By Jefferey Jaxen

​About 1 in 10 patients experience some kind of harm while receiving medical care and in about half of those cases — 1 in 20 — the harm is preventable, according to a recent study published in the BMJ

The study, a large systematic review of existing scientific literature on the topic, examined data from 66 previously published studies involving 70 different groups of mostly adult patients — 337,025 patients in total — from countries around the world.

Thirty-three of the patient groups in the studies were in the United States, and all of the studies were conducted within the past 19 years.

The studies identified 28,150 patients who had been harmed during the course of their medical care. Of those, 15,419 had experienced harm that was preventable. They also found that approximately 12% of preventable patient harm causes permanent disability or patient death and is mostly related to drug incidents, therapeutic management, and invasive clinical procedures

The study’s authors concluded the following:

 “Our findings affirm that preventable patient harm is a serious problem across medical care settings.”

“Our study finds that most harm relates to medication, and this is one core area that preventative strategies could focus on.” Said the study’s lead author, Maria Panagioti, a senior lecturer at the University of Manchester. 

It was in July of 2000 that Dr. Barbara Starfield published a report finding that 119,000 American people per year died from mistreatment and errors in hospitals and 106,000 died from correctly prescribed pharmaceutical drugs. 

Between the Starfield report and the latest research published in BMJ there was also another equally important revelation about modern-day medical treatment. In 2016 it was uneventfully reported by corporate media outlets that medical errors were found to be the third leading cause of death in the US behind heart disease and cancer. The figures were quoted from research conducted by John Hopkins University’s Martin Makary M.D., M.P.H. Professor of Surgery and Health Policy & Management and echoed the Starfield Study’s findings more than a decade before. The tepid and heavily framed news coverage of John Hopkins conclusions omitted damning evidence and society rattling omissions. John Hopkins open letter states:

The current methodology used to generate the list has what we believe to be a serious limitation. As a result, the list has neglected to identify the third leading cause of death in the United States — medical error.” Moreover, the 251,454 estimate we derived from the literature is an underestimate because the studies conducted did not include outpatient deaths or deaths at home due to a medical error.”

The raw numbers generated by the CDC have presently and historically been used to push legislation and force treatment upon US citizens by commonly citing the financial burden major causes of mortality generate on society. Government and the medical industry have built a system of business and legislation around the false premise that US healthcare is an infallible savior. What happens when the main option for healthcare is also the third leading cause of death? How dismal are a patient’s odds if they enter the US healthcare system (3rd leading cause of death) with cancer (2nd leading cause) or heart disease (1st leading cause)? We have a real problem here.

The most dangerous thing you can have in America is really good health insurance.” Robert Scott Bell, radio host

According to the open letter to the CDC from John Hopkins, the CDC has tabulated the national mortality statistics by assigning an International Classification of Disease (ICD) billing code to the cause of death. As a result, causes of death not associated with an ICD code — such as human error and system factors/inadequacies in medical care — are not captured.

John Hopkins has openly asked that the CDC allow clinicians to list medical error as the cause of death, and, in the interim, the CDC should list medical error as the third most common case of death in the US.

The BMJ’s findings point to the need for a major, revolutionary change in the way healthcare is practiced, monitored, and reported.
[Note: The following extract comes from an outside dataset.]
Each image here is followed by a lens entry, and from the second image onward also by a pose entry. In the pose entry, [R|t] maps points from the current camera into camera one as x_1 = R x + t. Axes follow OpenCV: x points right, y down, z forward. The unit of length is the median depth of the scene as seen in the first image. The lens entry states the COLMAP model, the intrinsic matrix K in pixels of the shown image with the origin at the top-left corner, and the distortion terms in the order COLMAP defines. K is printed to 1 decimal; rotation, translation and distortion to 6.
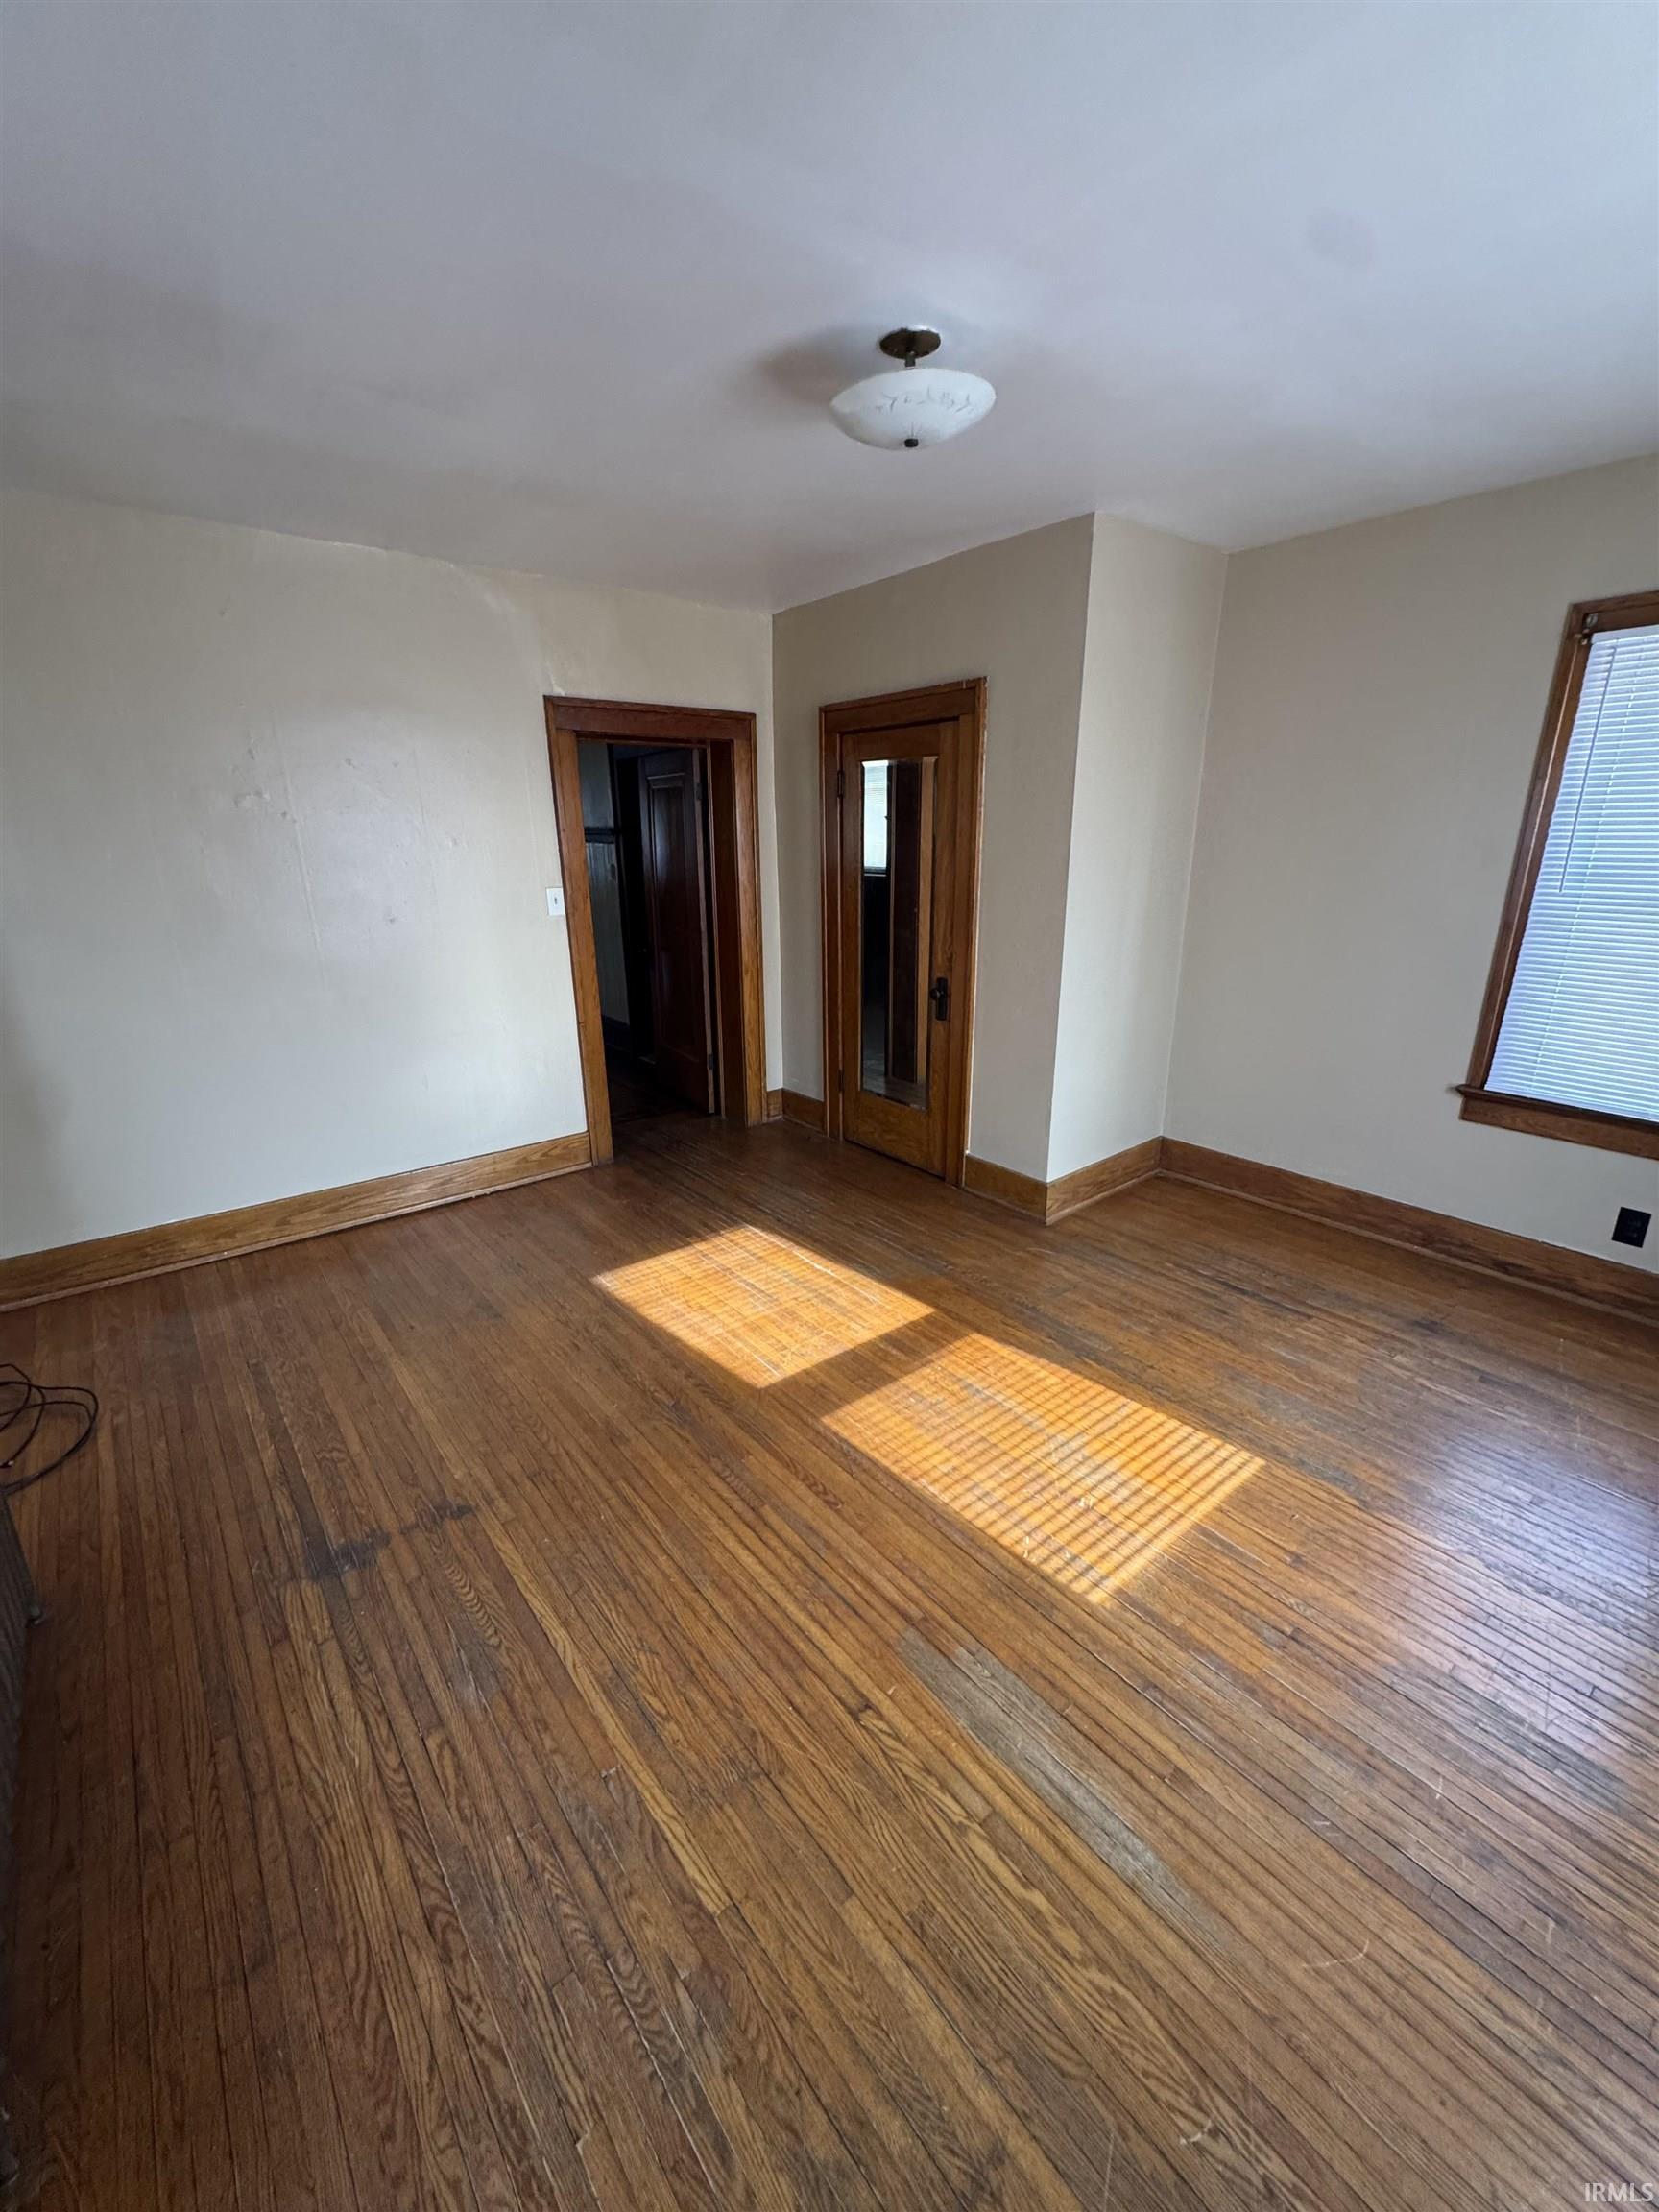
lens RADIAL K [[884.3, 0, 828.3], [0, 884.3, 1110.6], [0, 0, 1]] dist [-0.003103, -0.000424]
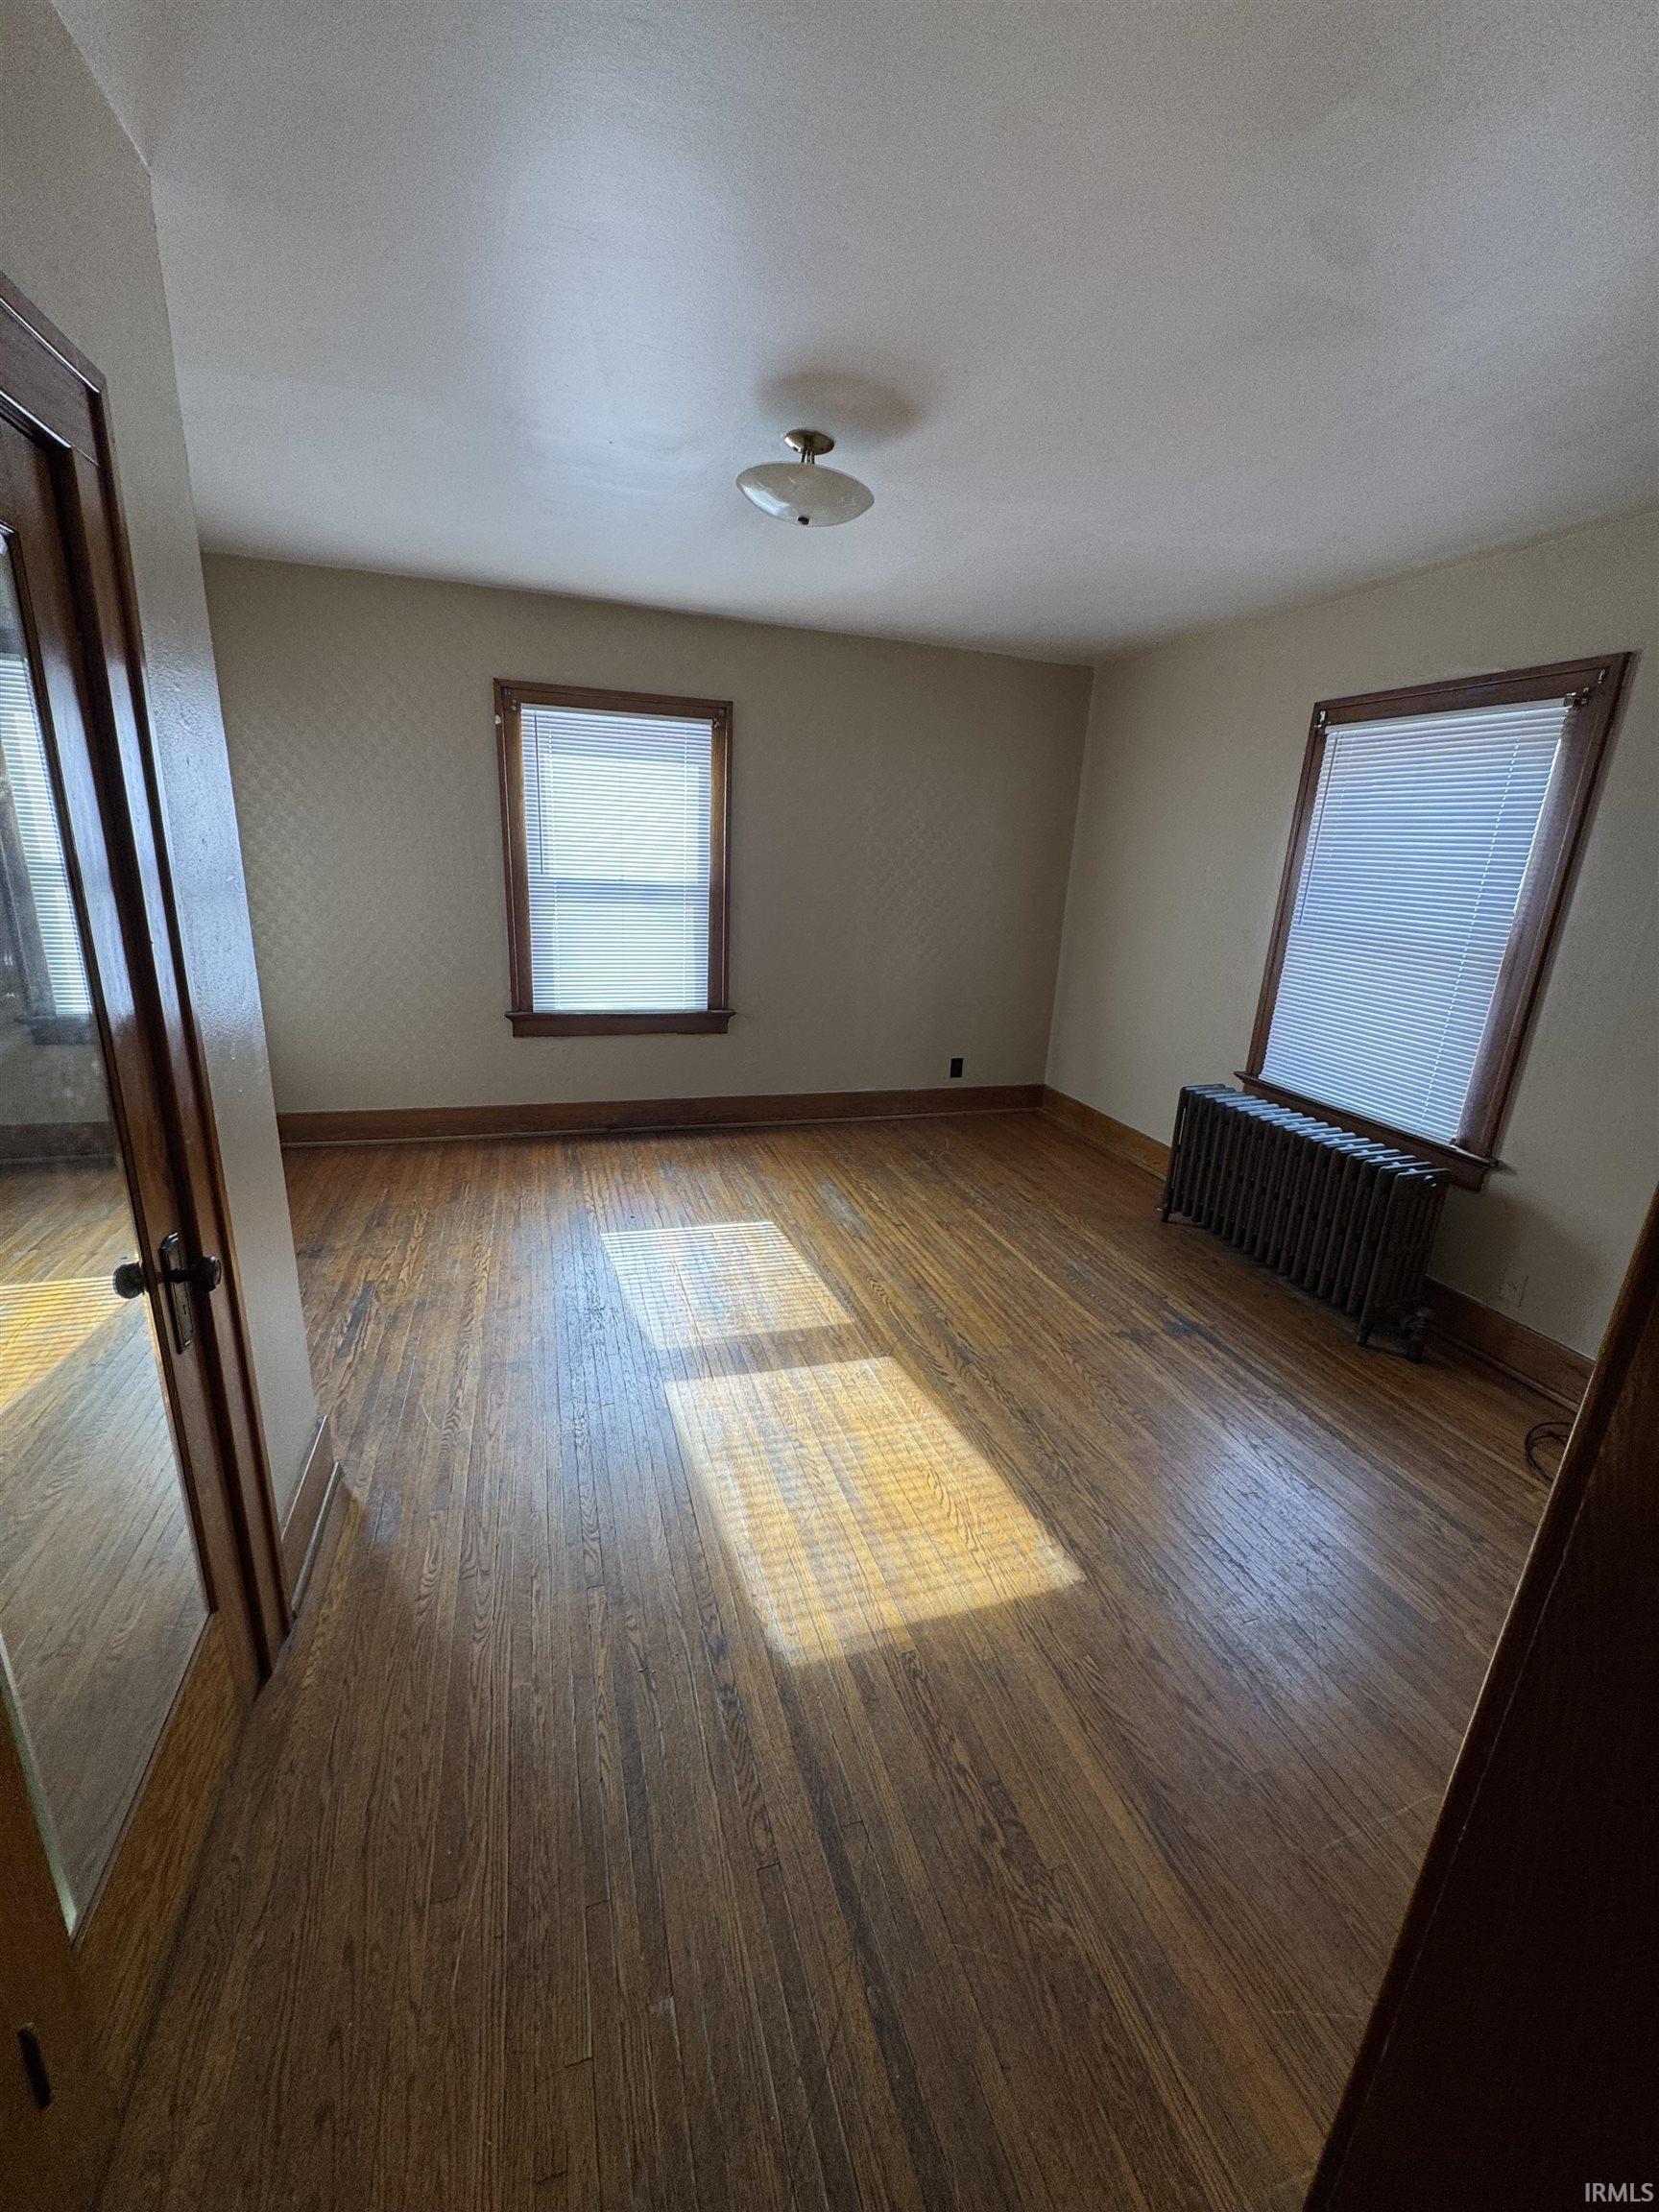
lens RADIAL K [[884.3, 0, 829.9], [0, 884.3, 1103.8], [0, 0, 1]] dist [-0.003103, -0.000424]
pose [[-0.932145, -0.141913, 0.333116, -0.331286], [0.065128, 0.839275, 0.539792, -0.546997], [-0.356179, 0.524860, -0.773084, 1.720756]]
Despite the credible public warnings from Dr. Starfield, John’s Hopkins and now the BMJ, the modern healthcare system has been slow to self-reflect on its shortcomings and perhaps even slower to implement effective and lasting change. 

The recent BMJ study now adds to the public conversation a meta-analysis that quantifies the prevalence, nature, and severity of preventable patient harm in a range of medical care settings. Yet it is by no means exhaustive. The authors warns that “Less than a handful of studies focused on children and older adults, groups increasingly viewed as vulnerable to low quality or unsafe care.” 

The authors continue by admitting that key gaps in the literature on preventable patient harm desperately need to be closed to better understand the nature of harm happening on a continual basis. For example, it was found that no evidence was identified in psychiatry prompting the BMJ researchers to warn that “certain types of preventable harms which tend to occur in…psychiatry might remain undetected or untargeted by quality and safety improvement programmes.

Seamus O’Mahony recently published his book Can Medicine Be Cured? The Corruption of a Profession. He writes of the modern-day medical profession, “Our complacency and collective cowardice have placed us where we are now . . . Doctors are so divided by factional fighting and ‘boosterism’ for our diseases and services that we no longer function as a cohesive profession pursuing a common good. We have poisoned the well of our craft and tradition.”

And on the idea of sweeping change needed, O’Mahony writes that, “Too many have a vested interest in unreformed medicine continuing.”